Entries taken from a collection

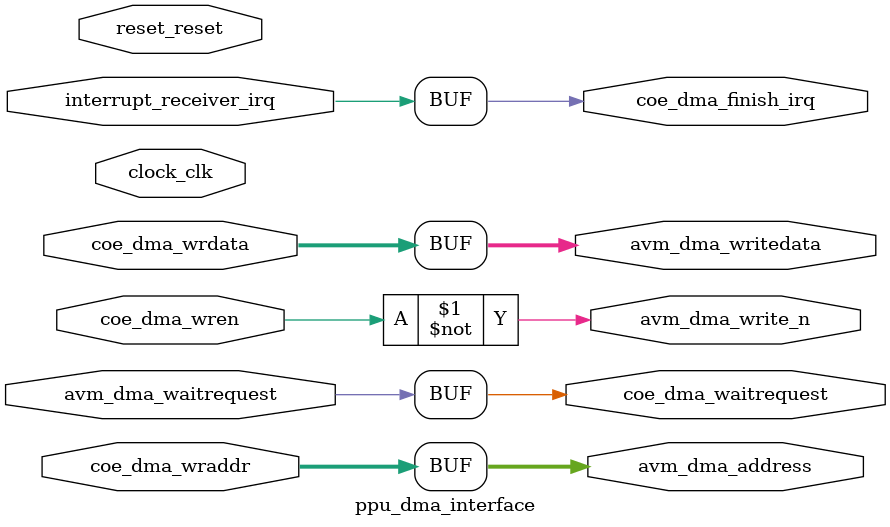
<source format=sv>
/* ppu_dma_interface.sv
 * Exposes the DMA Engine's control registers and interrupt to our custom logic.
 */

module ppu_dma_interface (
    input  logic         clock_clk,
    input  logic         reset_reset,

    // DMA control register access
    output logic [2:0]   avm_dma_address,
    output logic         avm_dma_write_n,
    output logic [31:0]  avm_dma_writedata,
    input  logic         avm_dma_waitrequest,

    // DMA finished interrupt
    input  logic         interrupt_receiver_irq,

    // Conduit exposed to custom FPGA logic
    input  logic [2:0]   coe_dma_wraddr,
    input  logic         coe_dma_wren,
    input  logic [31:0]  coe_dma_wrdata,
    output logic         coe_dma_waitrequest,
    output logic         coe_dma_finish_irq
);

    assign avm_dma_address     = coe_dma_wraddr;
    assign avm_dma_write_n     = ~coe_dma_wren;
    assign avm_dma_writedata   = coe_dma_wrdata;
    assign coe_dma_waitrequest = avm_dma_waitrequest;
    assign coe_dma_finish_irq  = interrupt_receiver_irq;

endmodule : ppu_dma_interface

</source>
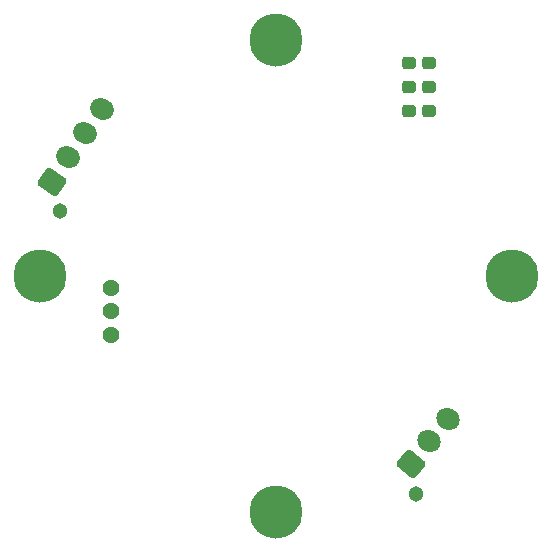
<source format=gbr>
%TF.GenerationSoftware,KiCad,Pcbnew,(6.0.4)*%
%TF.CreationDate,2022-04-19T23:51:48-04:00*%
%TF.ProjectId,Light_Sensor_schematic,4c696768-745f-4536-956e-736f725f7363,rev?*%
%TF.SameCoordinates,Original*%
%TF.FileFunction,Soldermask,Bot*%
%TF.FilePolarity,Negative*%
%FSLAX46Y46*%
G04 Gerber Fmt 4.6, Leading zero omitted, Abs format (unit mm)*
G04 Created by KiCad (PCBNEW (6.0.4)) date 2022-04-19 23:51:48*
%MOMM*%
%LPD*%
G01*
G04 APERTURE LIST*
G04 Aperture macros list*
%AMRoundRect*
0 Rectangle with rounded corners*
0 $1 Rounding radius*
0 $2 $3 $4 $5 $6 $7 $8 $9 X,Y pos of 4 corners*
0 Add a 4 corners polygon primitive as box body*
4,1,4,$2,$3,$4,$5,$6,$7,$8,$9,$2,$3,0*
0 Add four circle primitives for the rounded corners*
1,1,$1+$1,$2,$3*
1,1,$1+$1,$4,$5*
1,1,$1+$1,$6,$7*
1,1,$1+$1,$8,$9*
0 Add four rect primitives between the rounded corners*
20,1,$1+$1,$2,$3,$4,$5,0*
20,1,$1+$1,$4,$5,$6,$7,0*
20,1,$1+$1,$6,$7,$8,$9,0*
20,1,$1+$1,$8,$9,$2,$3,0*%
%AMHorizOval*
0 Thick line with rounded ends*
0 $1 width*
0 $2 $3 position (X,Y) of the first rounded end (center of the circle)*
0 $4 $5 position (X,Y) of the second rounded end (center of the circle)*
0 Add line between two ends*
20,1,$1,$2,$3,$4,$5,0*
0 Add two circle primitives to create the rounded ends*
1,1,$1,$2,$3*
1,1,$1,$4,$5*%
G04 Aperture macros list end*
%ADD10C,4.501600*%
%ADD11C,0.801600*%
%ADD12C,1.301600*%
%ADD13RoundRect,0.300800X0.169710X-0.925648X0.941055X-0.006394X-0.169710X0.925648X-0.941055X0.006394X0*%
%ADD14HorizOval,1.801600X-0.095756X0.080348X0.095756X-0.080348X0*%
%ADD15RoundRect,0.300800X0.249739X-0.907334X0.938031X0.075648X-0.249739X0.907334X-0.938031X-0.075648X0*%
%ADD16HorizOval,1.801600X-0.102394X0.071697X0.102394X-0.071697X0*%
%ADD17RoundRect,0.288300X-0.300000X-0.237500X0.300000X-0.237500X0.300000X0.237500X-0.300000X0.237500X0*%
%ADD18C,1.431600*%
G04 APERTURE END LIST*
D10*
%TO.C,H1*%
X125000000Y-125000000D03*
D11*
X126166726Y-126166726D03*
X126650000Y-125000000D03*
X125000000Y-126650000D03*
X125000000Y-123350000D03*
X123350000Y-125000000D03*
X123833274Y-126166726D03*
X123833274Y-123833274D03*
X126166726Y-123833274D03*
%TD*%
%TO.C,H2*%
X125000000Y-86650000D03*
X123833274Y-86166726D03*
D10*
X125000000Y-85000000D03*
D11*
X125000000Y-83350000D03*
X126650000Y-85000000D03*
X123833274Y-83833274D03*
X123350000Y-85000000D03*
X126166726Y-86166726D03*
X126166726Y-83833274D03*
%TD*%
%TO.C,H3*%
X146166726Y-106166726D03*
D10*
X145000000Y-105000000D03*
D11*
X145000000Y-103350000D03*
X143833274Y-106166726D03*
X146650000Y-105000000D03*
X146166726Y-103833274D03*
X143833274Y-103833274D03*
X143350000Y-105000000D03*
X145000000Y-106650000D03*
%TD*%
%TO.C,H4*%
X106650000Y-105000000D03*
X103833274Y-106166726D03*
X106166726Y-106166726D03*
X105000000Y-103350000D03*
X103350000Y-105000000D03*
X105000000Y-106650000D03*
X103833274Y-103833274D03*
D10*
X105000000Y-105000000D03*
D11*
X106166726Y-103833274D03*
%TD*%
D12*
%TO.C,J1*%
X136896660Y-123426357D03*
D13*
X136393031Y-120915111D03*
D14*
X138000000Y-119000000D03*
X139606969Y-117084889D03*
%TD*%
D12*
%TO.C,J3*%
X106720582Y-99457796D03*
D15*
X106000000Y-97000000D03*
D16*
X107433941Y-94952120D03*
X108867882Y-92904240D03*
X110301823Y-90856360D03*
%TD*%
D17*
%TO.C,C2*%
X136275000Y-87000000D03*
X138000000Y-87000000D03*
%TD*%
%TO.C,C4*%
X136275000Y-89000000D03*
X138000000Y-89000000D03*
%TD*%
%TO.C,C6*%
X136275000Y-91000000D03*
X138000000Y-91000000D03*
%TD*%
D18*
%TO.C,IC1*%
X111000000Y-110000000D03*
X111000000Y-108000000D03*
X111000000Y-106000000D03*
%TD*%
M02*

</source>
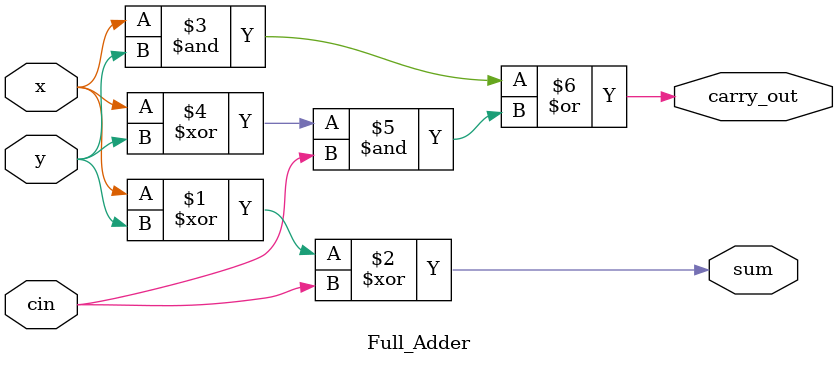
<source format=v>
`timescale 1ns / 1ps


module Full_Adder(
input x,y,cin,
output sum,carry_out
    );
    assign sum = x ^ y ^ cin; 
    assign carry_out = x&y | (x^y) & cin;
    
endmodule

</source>
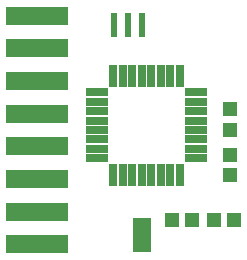
<source format=gts>
G04 DipTrace 3.3.1.1*
G04 TopMask.gts*
%MOIN*%
G04 #@! TF.FileFunction,Soldermask,Top*
G04 #@! TF.Part,Single*
%ADD19R,0.059055X0.11811*%
%ADD32R,0.023628X0.082683*%
%ADD36R,0.074809X0.027565*%
%ADD38R,0.027565X0.074809*%
%ADD40R,0.04725X0.051187*%
%ADD42R,0.051187X0.04725*%
%ADD46R,0.20788X0.06238*%
%FSLAX26Y26*%
G04*
G70*
G90*
G75*
G01*
G04 TopMask*
%LPD*%
D46*
X499951Y424951D3*
Y533951D3*
Y642951D3*
Y751951D3*
Y860951D3*
Y969951D3*
Y1078951D3*
X500001Y1187990D3*
D19*
X850450Y456700D3*
D42*
X1156200Y506200D3*
X1089271D3*
X949951D3*
X1016880D3*
D40*
X1143700Y656200D3*
Y723129D3*
Y874949D3*
Y808020D3*
D38*
X974951Y987449D3*
X943455D3*
X911959D3*
X880462D3*
X848966D3*
X817470D3*
X785974D3*
X754478D3*
D36*
X699360Y932331D3*
Y900835D3*
Y869339D3*
Y837843D3*
Y806347D3*
Y774851D3*
Y743355D3*
Y711859D3*
D38*
X754478Y656741D3*
X785974D3*
X817470D3*
X848966D3*
X880462D3*
X911959D3*
X943455D3*
X974951D3*
D36*
X1030069Y711859D3*
Y743355D3*
Y774851D3*
Y806347D3*
Y837843D3*
Y869339D3*
Y900835D3*
Y932331D3*
D32*
X849949Y1156200D3*
X802705D3*
X755461D3*
M02*

</source>
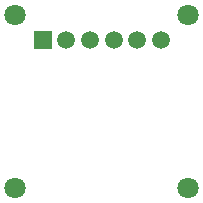
<source format=gts>
G04*
G04 #@! TF.GenerationSoftware,Altium Limited,Altium Designer,24.4.1 (13)*
G04*
G04 Layer_Color=8388736*
%FSLAX44Y44*%
%MOMM*%
G71*
G04*
G04 #@! TF.SameCoordinates,981E6EA0-C3E0-4720-A1E8-73D649FB2924*
G04*
G04*
G04 #@! TF.FilePolarity,Negative*
G04*
G01*
G75*
%ADD12C,1.5032*%
%ADD13R,1.5032X1.5032*%
%ADD14C,1.8032*%
D12*
X-10000Y52000D02*
D03*
X-30000D02*
D03*
X10000D02*
D03*
X30000D02*
D03*
X50000D02*
D03*
D13*
X-50000D02*
D03*
D14*
X73000Y-73000D02*
D03*
X-73000Y73000D02*
D03*
X73000D02*
D03*
X-73000Y-73000D02*
D03*
M02*

</source>
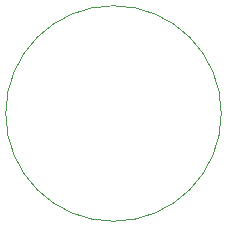
<source format=gbr>
%TF.GenerationSoftware,KiCad,Pcbnew,8.0.3*%
%TF.CreationDate,2026-01-07T02:22:38-05:00*%
%TF.ProjectId,lux-module,6c75782d-6d6f-4647-956c-652e6b696361,A*%
%TF.SameCoordinates,Original*%
%TF.FileFunction,Profile,NP*%
%FSLAX46Y46*%
G04 Gerber Fmt 4.6, Leading zero omitted, Abs format (unit mm)*
G04 Created by KiCad (PCBNEW 8.0.3) date 2026-01-07 02:22:38*
%MOMM*%
%LPD*%
G01*
G04 APERTURE LIST*
%TA.AperFunction,Profile*%
%ADD10C,0.050000*%
%TD*%
G04 APERTURE END LIST*
D10*
X142362863Y-54110000D02*
G75*
G02*
X124109093Y-54110000I-9126885J0D01*
G01*
X124109093Y-54110000D02*
G75*
G02*
X142362863Y-54110000I9126885J0D01*
G01*
M02*

</source>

[ACTIVITY] Retype exactly the lines of the data above that fall between the line with "X143833274Y-106166726D03*" and the line with "X139606969Y-117084889D03*", inclusive, and add nothing.

[YOUR SOLUTION]
X143833274Y-106166726D03*
X146650000Y-105000000D03*
X146166726Y-103833274D03*
X143833274Y-103833274D03*
X143350000Y-105000000D03*
X145000000Y-106650000D03*
%TD*%
%TO.C,H4*%
X106650000Y-105000000D03*
X103833274Y-106166726D03*
X106166726Y-106166726D03*
X105000000Y-103350000D03*
X103350000Y-105000000D03*
X105000000Y-106650000D03*
X103833274Y-103833274D03*
D10*
X105000000Y-105000000D03*
D11*
X106166726Y-103833274D03*
%TD*%
D12*
%TO.C,J1*%
X136896660Y-123426357D03*
D13*
X136393031Y-120915111D03*
D14*
X138000000Y-119000000D03*
X139606969Y-117084889D03*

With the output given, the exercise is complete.